> **Excerpted data**:
============================================================
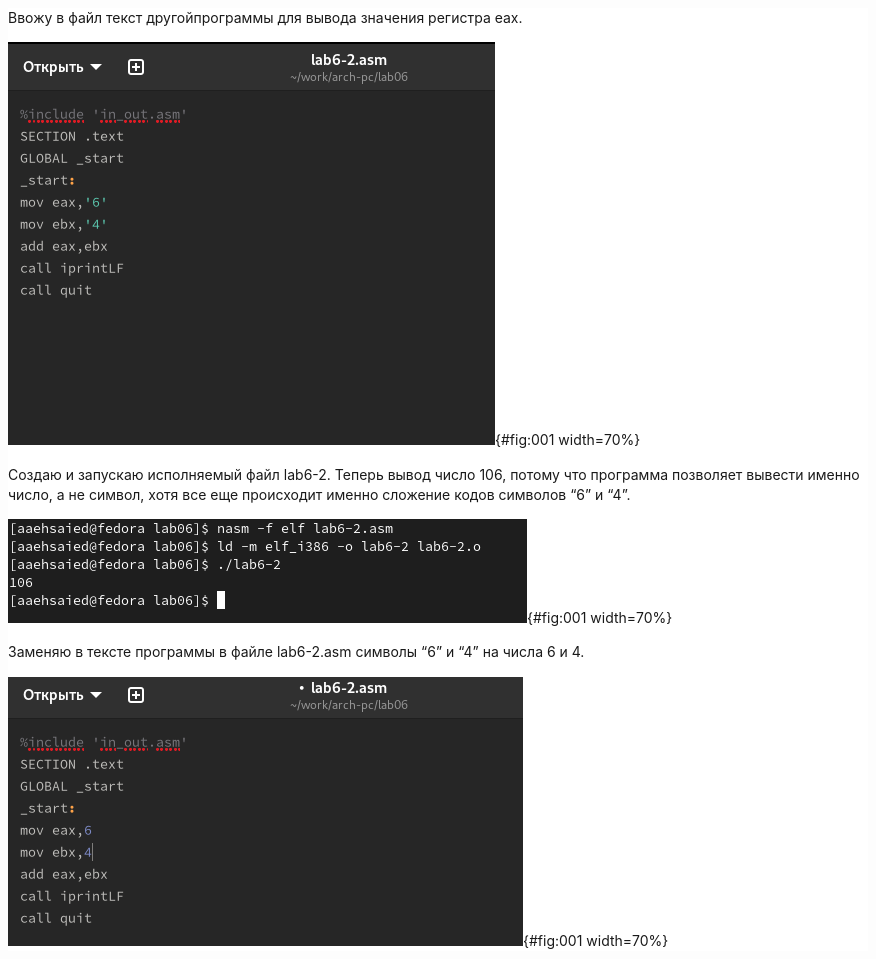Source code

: Ввожу в файл текст другойпрограммы для вывода значения регистра eax.

![Редактирование файла.](image/8.png){#fig:001 width=70%}

Создаю и запускаю исполняемый файл lab6-2. Теперь вывод число 106, потому что программа позволяет вывести именно число, а не символ, хотя все еще происходит именно сложение кодов символов “6” и “4”.

![Запуск исполняемого файла.](image/9.png){#fig:001 width=70%}

Заменяю в тексте программы в файле lab6-2.asm символы “6” и “4” на числа 6 и 4.

![Редактирование файла.](image/10.png){#fig:001 width=70%}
============================================================
> **What you should do**:
What is wanted is the listing, written out exactly, with each picture removed.

> **Exercise response**:
Source code

: Ввожу в файл текст другойпрограммы для вывода значения регистра eax.

![Редактирование файла.](image/8.png){#fig:001 width=70%}

Создаю и запускаю исполняемый файл lab6-2. Теперь вывод число 106, потому что программа позволяет вывести именно число, а не символ, хотя все еще происходит именно сложение кодов символов “6” и “4”.

![Запуск исполняемого файла.](image/9.png){#fig:001 width=70%}

Заменяю в тексте программы в файле lab6-2.asm символы “6” и “4” на числа 6 и 4.

![Редактирование файла.](image/10.png){#fig:001 width=70%}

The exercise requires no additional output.